There are some places in the world that the only way for humans to get there is to hike. And Ventura High School senior Bennett Cvijanovich is one of those people that can tell you all about some of those places.
Cvijanovich first got into hiking because he has “always been surrounded by it.” Whenever he has traveled, there has always been a lot of people hiking, which has encouraged him to start for himself. He also began doing minor hikes when he really got into photography to get better shot angles or to reach points of interest, but transitioned into more extensive day hikes as he started to enjoy the activity more and realized how hiking could get him to less traveled photography locations.
Through the majority of his hikes, Cvijanovich has been accompanied by one of his friends, and a small group of other hikers, led by Paul King, his “hiking sensei.” King has been the most influential person for Cvijanovich when it comes to hiking because he has been the one that has led and allowed him to participate on many noteworthy hikes throughout the past two years.

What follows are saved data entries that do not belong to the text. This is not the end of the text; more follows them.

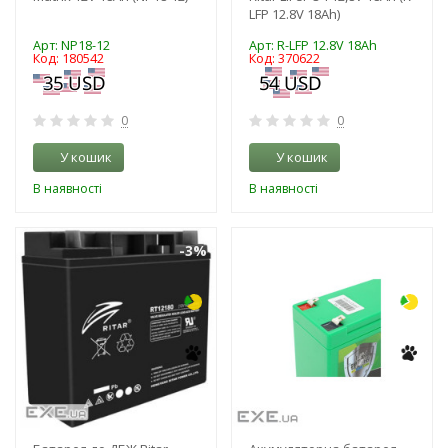
LFP 12.8V 18Ah)
Арт: NP18-12
Арт: R-LFP 12.8V 18Ah
Код: 180542
Код: 370622
0
0
У кошик
У кошик
В наявності
В наявності
-3%
-11%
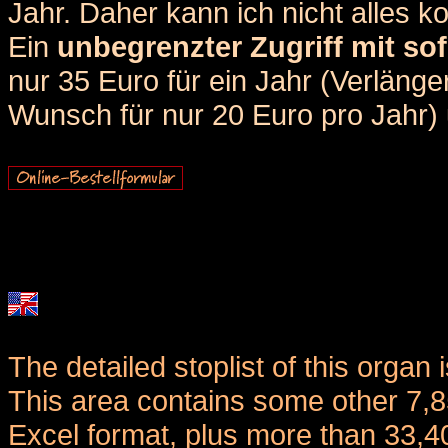
Jahr. Daher kann ich nicht alles k
Ein
unbegrenzter Zugriff mit sof
nur 35 Euro für ein Jahr (Verlän
Wunsch für nur 20 Euro pro Jahr) u
The detailed stoplist of this organ 
This area contains some other 7,
Excel format, plus more than 33,4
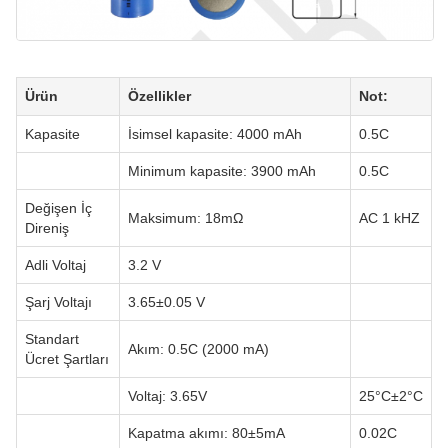
Ürün
Özellikler
Not:
Kapasite
İsimsel kapasite: 4000 mAh
0.5C
Minimum kapasite: 3900 mAh
0.5C
Değişen İç
Maksimum: 18mΩ
AC 1 kHZ
Direniş
Adli Voltaj
3.2 V
Şarj Voltajı
3.65±0.05 V
Standart
Akım: 0.5C (2000 mA)
Ücret Şartları
Voltaj: 3.65V
25°C±2°C
Kapatma akımı: 80±5mA
0.02C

These hikes include Mt. Dana, Mono Pass, Clouds Rest, Mt. Whitney, San Gorgonio Mountain, Mt. Baldy, Cucamonga Peak and the southern rim to the northern rim of the Grand Canyon. Cvijanovich’s least favorite hike has been the “Franklin Trail” in Carpinteria. And the hardest hike he has ever done was the rim to rim hike in the Grand Canyon. In general, Cvijanovich hikes because he “love[s] being unconnected from the internet and collecting [his] thoughts.”
With all this regular hiking, Cvijanovich has found which “hiking essential” has come in handy the most. For him, it has been a “bladder” because “the ability to drink water while your walking instead of stopping and grabbing your water is genius.”
Cvijanovich suggested to people who want to start hiking, but don’t know where to start, “If you’re new to hiking, I believe Arroyo Verde is a great place to get fit and whenever you have time on the weekend, perhaps checking out [Santa Barbara] or [Los Angeles] [would be a good idea].” He also suggested to people who want to be able to increase their levels of hikes to “keep on hiking [because] it’s good for you, physically and mentally.”
Lastly, Cvijanovich shared that whenever he is on a trail for 6 to 12 hours, “near the end of a long hike, I always get loopy and super weird.”